Solution 1:

All C++ compilers have one serious performance problem to deal with. Compiling C++ code is a long, slow process.

Compiling headers included on top of C++ files is a very long, slow process. Compiling the huge header structures that form part of Windows API and other large API libraries is a very, very long, slow process. To have to do it over, and over, and over for every single Cpp source file is a death knell.

This is not unique to Windows but an old problem faced by all compilers that have to compile against a large API like Windows.

The Microsoft compiler can ameliorate this problem with a simple trick called precompiled headers. The trick is pretty slick: although every CPP file can potentially and legally give a sligthly different meaning to the chain of header files included on top of each Cpp file (by things like having different macros #define'd in advance of the includes, or by including the headers in different order), that is most often not the case. Most of the time, we have dozens or hundreds of included files, but they all are intended to have the same meaning for all the Cpp files being compiled in your application.

The compiler can make huge time savings if it doesn't have to start to compile every Cpp file plus its dozens of includes literally from scratch every time.

The trick consists of designating a special header file as the starting point of all compilation chains, the so called 'precompiled header' file, which is commonly a file named stdafx.h simply for historical reasons.

Simply list all your big huge headers for your APIs in your stdafx.h file, in the appropriate order, and then start each of your CPP files at the very top with an #include "stdafx.h", before any meaningful content (just about the only thing allowed before is comments).

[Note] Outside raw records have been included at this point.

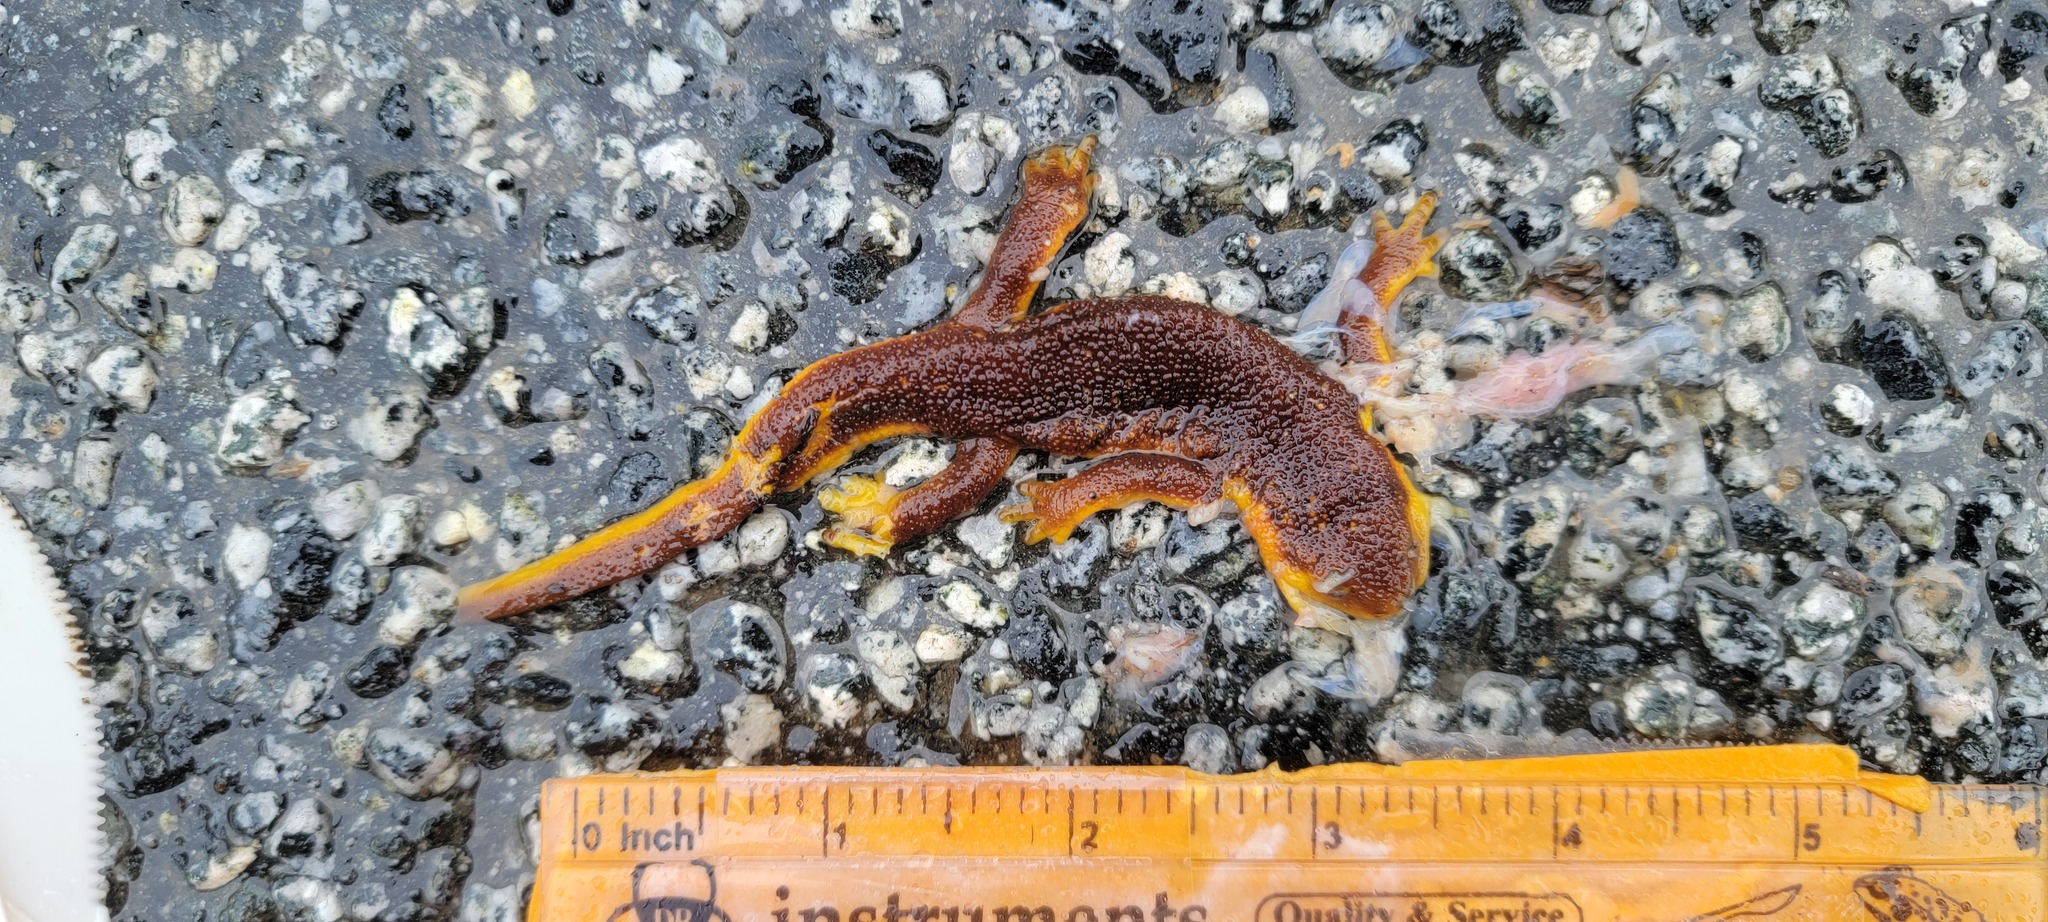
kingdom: Animalia
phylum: Chordata
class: Amphibia
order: Caudata
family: Salamandridae
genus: Taricha
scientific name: Taricha
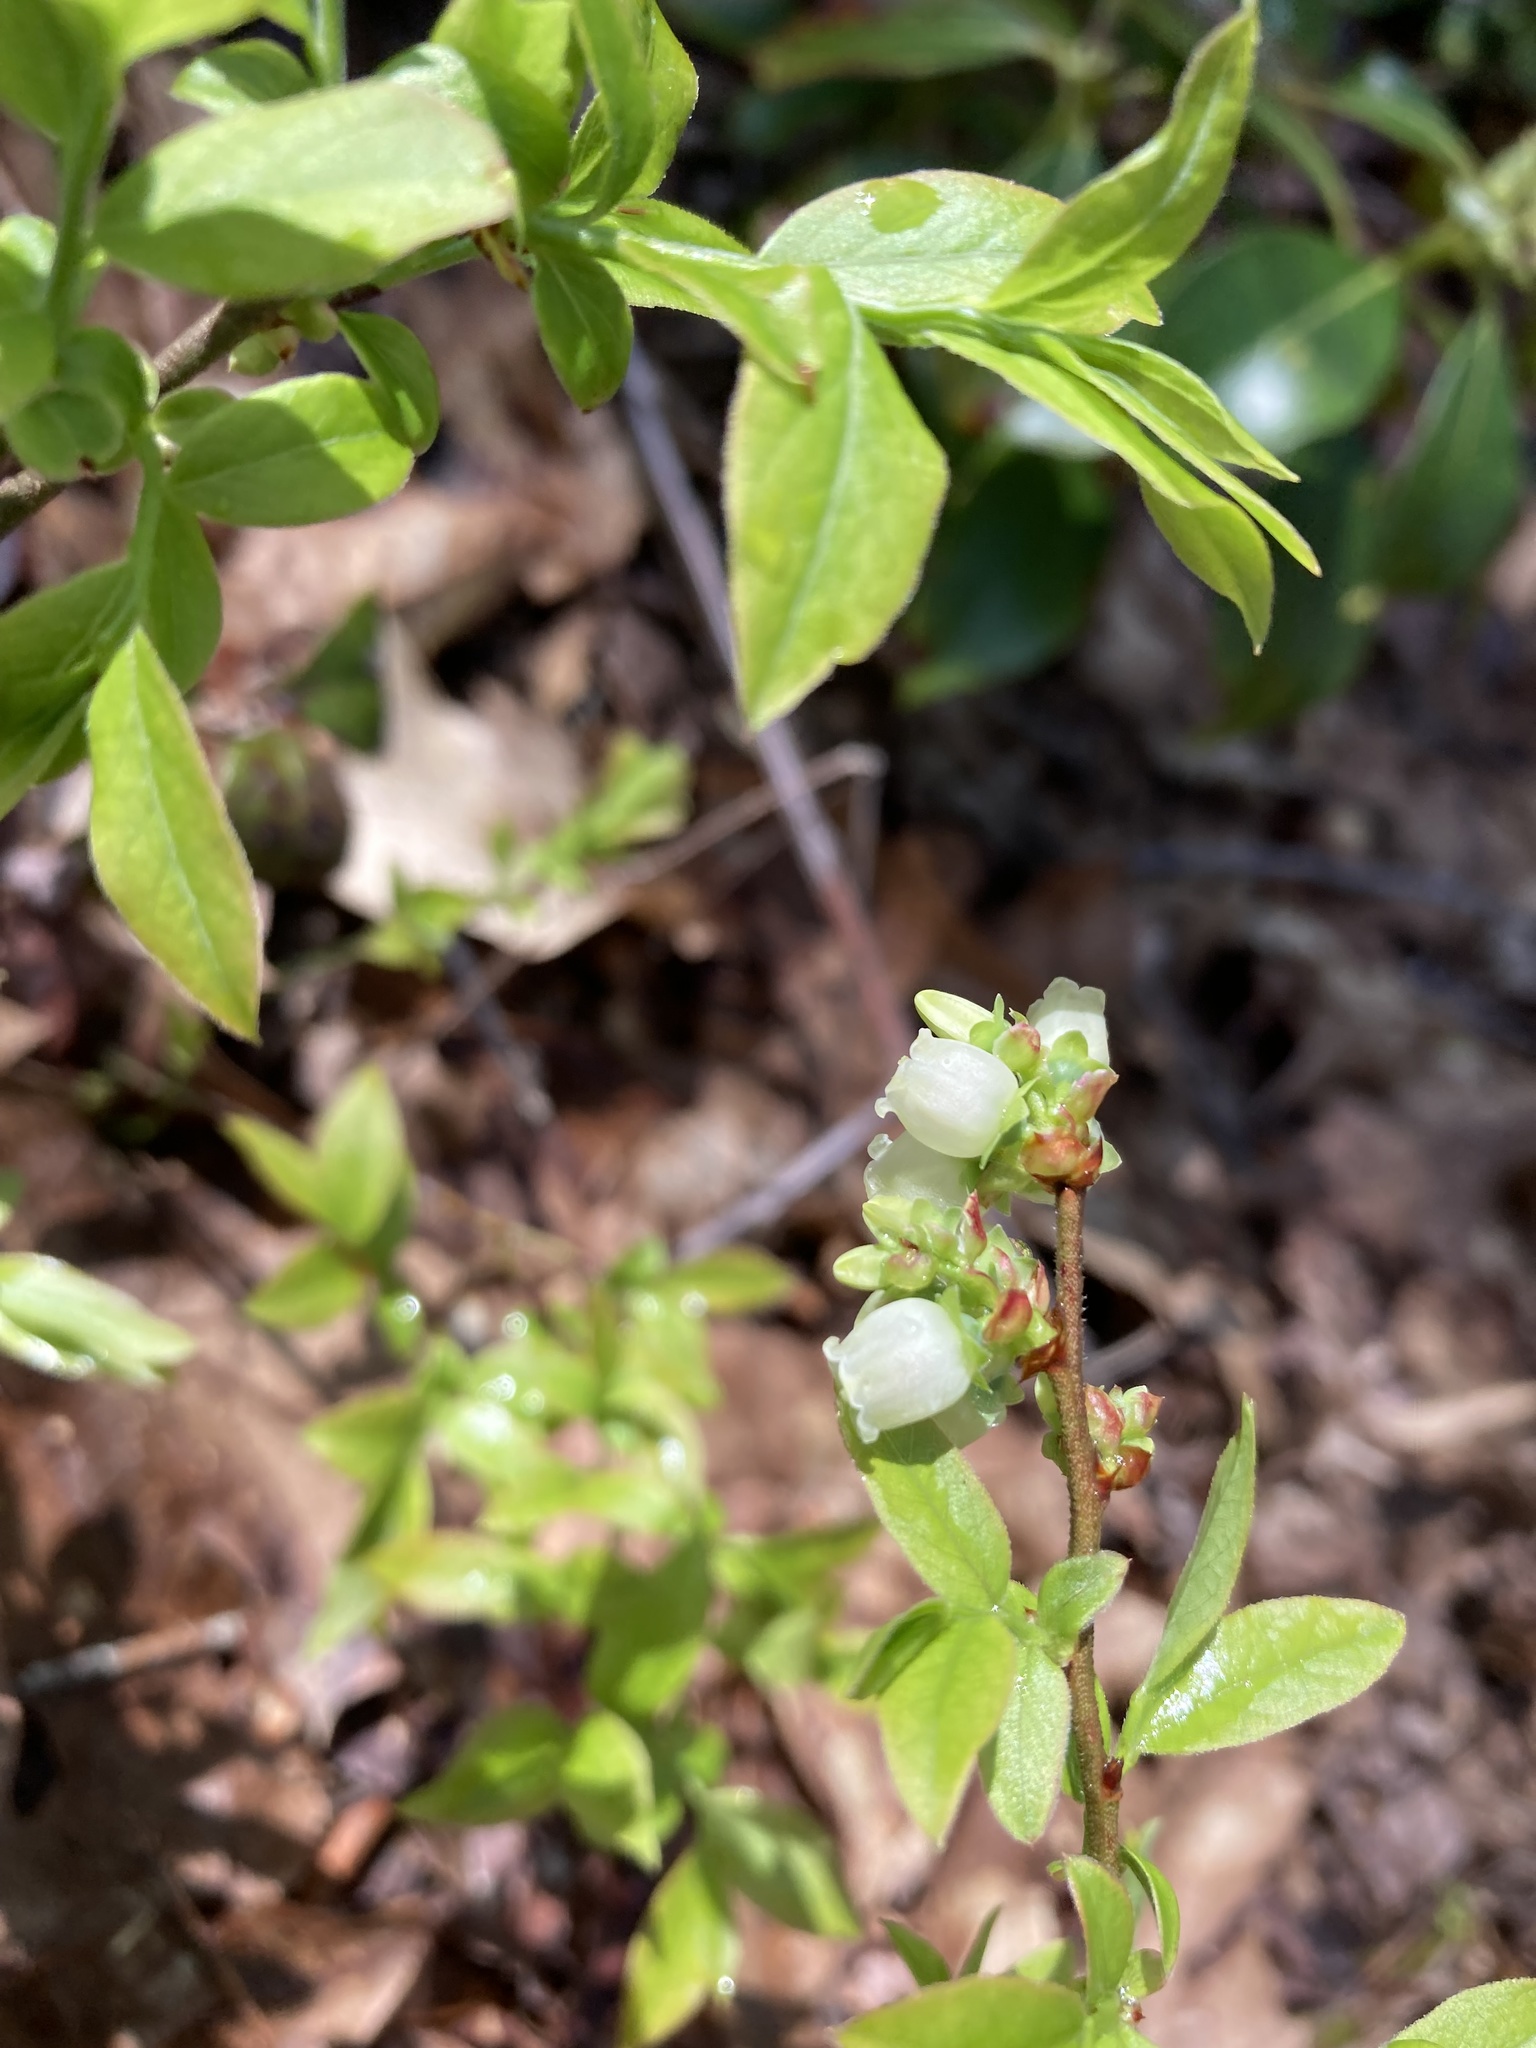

Under those conditions, instead of starting from scratch, the compiler starts compiling from the already saved results of compiling everything in stdafx.h.

I don't believe that this trick is unique to Microsoft compilers, nor do I think it was an original development.

For Microsoft compilers, the setting that controls the use of precompiled headers is controlled by a command line argument to the compiler: /Yu "stdafx.h". As you can imagine, the use of the stdafx.h file name is simply a convention; you can change the name if you so wish.

In Visual Studio 2010, this setting is controlled from the GUI via Right-clicking on a CPP Project, selecting 'Properties' and navigating to "Configuration Properties\C/C++\Precompiled Headers". For other versions of Visual Studio, the location in the GUI will be different.

Note that if you disable precompiled headers (or run your project through a tool that doesn't support them), it doesn't make your program illegal; it simply means that your tool will compile everything from scratch every time.

If you are creating a library with no Windows dependencies, you can easily comment out or remove #includes from the stdafx.h file. There is no need to remove the file per se, but clearly you may do so as well, by disabling the precompile header setting above.

Solution 2:

It's a "precompiled header file" -- any headers you include in stdafx.h are pre-processed to save time during subsequent compilations. You can read more about it here on MSDN.

If you're building a cross-platform application, check "Empty project" when creating your project and Visual Studio won't put any files at all in your project.

Solution 3:

"Stdafx.h" is a precompiled header.It include file for standard system include files and for project-specific include files that are used frequently but are changed infrequently.which reduces compile time and Unnecessary Processing.